La Mer (The Sea, Three Symphonic Sketches For Orchestra), L. 109 

1. "De l'aube à midi sur la mer" (From Dawn To Midday On The Sea) - _très lent - animez peu à peu_
2. "Jeux de vagues" (Play Of The Waves) - _allegro (dans un rythme très souple) - animé_
3. "Dialogue du vent et de la mer" (Dialogue Of The Wind And The Sea) - _animé et tumultueux - cédez très légèrement_

---------------------

Post what recording you are going to listen to giving details of Orchestra / Conductor / Chorus / Soloists etc - Enjoy!


----------



## realdealblues (Mar 3, 2010)

This weeks Symphony is not technically a Symphony in the Traditional sense but being titled "Symphonic Sketches" and the sheer number of votes it received as well as several members saying it should be included, I have gone ahead and posted it. Hopefully there won't be too much issue with it and hopefully we'll get a lot of listeners to pull out a recording and give this masterpiece a listen over the weekend.

I have probably 30 or 40 recordings of this one and I may listen to more than one but I'm going to start out with:









Ernest Ansermet/L'Orchestre de la Suisse Romande


----------



## Pugg (Aug 8, 2014)

​Debussy: La Mer, L.109 - 3.
Bernard Haitink and Royal Concertgebouw Orchestra.

I am going with this one .


----------



## D Smith (Sep 13, 2014)

Well, I would have difficulties classifying La Mer as a symphony myself. And it's already in the TC Top Orchestral works list. However, it also happens to be one of my favourite works and any excuse to listen is a good one. Instead of my usual Boulez or Martinon recordings, I'll listen to Munch this weekend.


----------



## Vaneyes (May 11, 2010)

*Debussy*: La Mer w. OSM/Dutoit. Recorded 1989 at Saint-Eustache Church, Saint-Eustache, Quebec. Recording Engineer: James Lock.


----------



## Brahmsian Colors (Sep 16, 2016)

I'll go for Eduard Van Beinum with the Concertgebouw Orchestra of Amsterdam (Royal Concertgebouw) on an early Epic stereo lp.


----------



## shadowdancer (Mar 31, 2014)

La mer, trois esquisses symphoniques pour orchestre L 109
Sergiu Celibidache: Die Münchner Philharmoniker
Rec. 1992


----------



## Art Rock (Nov 28, 2009)

Not a symphony, but alright, I'll pull out my Berliner under Karajan (DG).


----------



## Guest (Jun 23, 2017)

Debussy: La Mer
Bernard Haitink and Royal Concertgebouw Orchestra.


----------



## Haydn man (Jan 25, 2014)

Traverso said:


> Debussy: La Mer
> Bernard Haitink and Royal Concertgebouw Orchestra.


This version for me too


----------



## chesapeake bay (Aug 3, 2015)

I'll listen to Boulez and the Cleveland Symphony Orchestra


----------



## Klassik (Mar 14, 2017)

I'll listen to the Michael Tilson Thomas and the Philharmonia Orchestra recording on the CBS/Columbia label. It's not my favorite recording of La Mer, but it's what I have on CD. It's not bad though.


----------



## SONNET CLV (May 31, 2014)

chesapeake bay said:


> I'll listen to Boulez and the Cleveland Symphony Orchestra
> 
> View attachment 95481


I'll second that!


----------



## KenOC (Mar 7, 2011)

Munching on Munch and the Bahstoners. This is the same recording as D Smith mentioned, in a different package.

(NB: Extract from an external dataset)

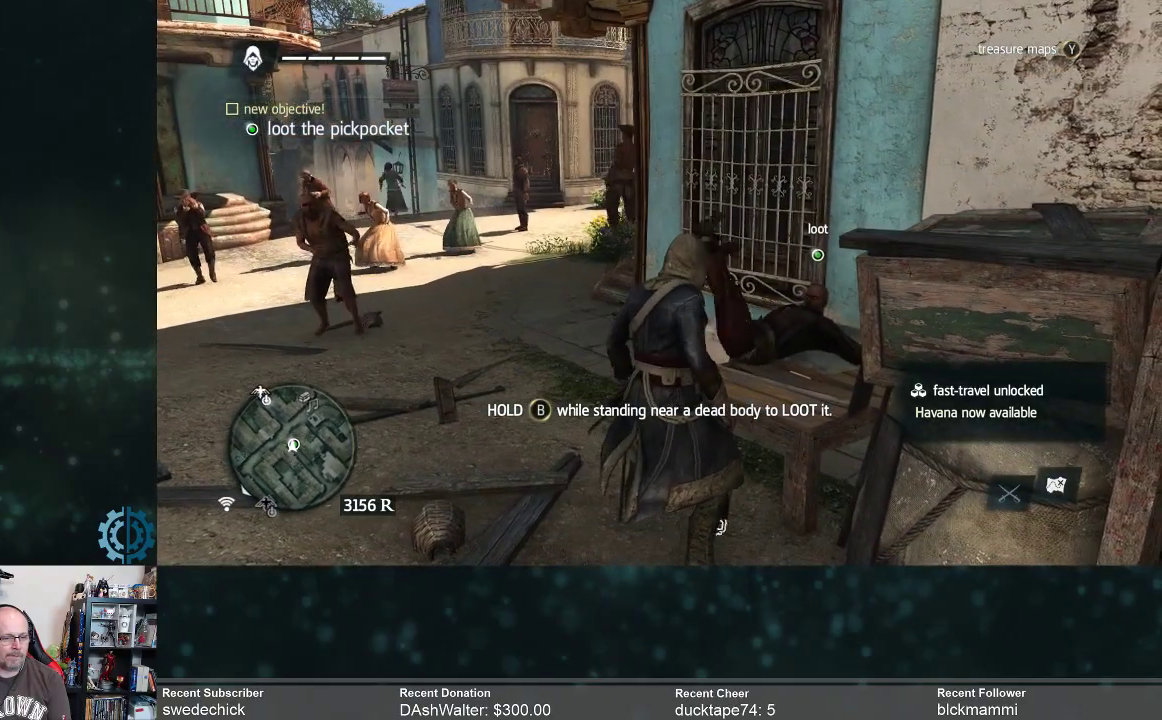
{"dt_ms": 500, "buttons": ["B"], "left_stick": "center", "right_stick": "center", "events": []}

"The audience seemed rather disappointed: they expected the ocean, something big, something colossal, but they were served instead with some agitated water in a saucer." --Louis Schneider


----------



## Animal the Drummer (Nov 14, 2015)

Art Rock said:


> Not a symphony, but alright, I'll pull out my Berliner under Karajan (DG).


The DG version is a good one but IMHO the earlier EMI recording by the same performers has an extra touch of magic about it.


----------



## sbmonty (Jan 11, 2014)




----------



## Mika (Jul 24, 2009)

Traverso said:


> Debussy: La Mer
> Bernard Haitink and Royal Concertgebouw Orchestra.


This one for me also, though record cover is a bit different. I have one Debussy Philips era collection.


----------



## Classical Music Fan (Nov 21, 2015)

Chicago Symphony Orchestra Conducted By Daniel Barenboim


----------



## techniquest (Aug 3, 2012)

I shall also listen to Barenboim, but conducing the Orchestre de Paris on Penguin Classics.


----------



## Fat Bob (Sep 25, 2015)

Life has been getting in the way of participation again and I know I'm coming to the party late but since this is one of my very favourite pieces I will be listening to it in the next few days in the Haitink recording from this set:








And also Karajan's DG recording in this reissue:


----------



## superhorn (Mar 23, 2010)

The first part of "La Mer " in English is "The sea from dawn to noon ". When the work was new and Erik Satie heard it for the first time, he said this : " I particularly like the passage at half past ten ."


----------



## TurnaboutVox (Sep 22, 2013)

I went with Boulez and the Cleveland Orchestra. Cool and delicate.


----------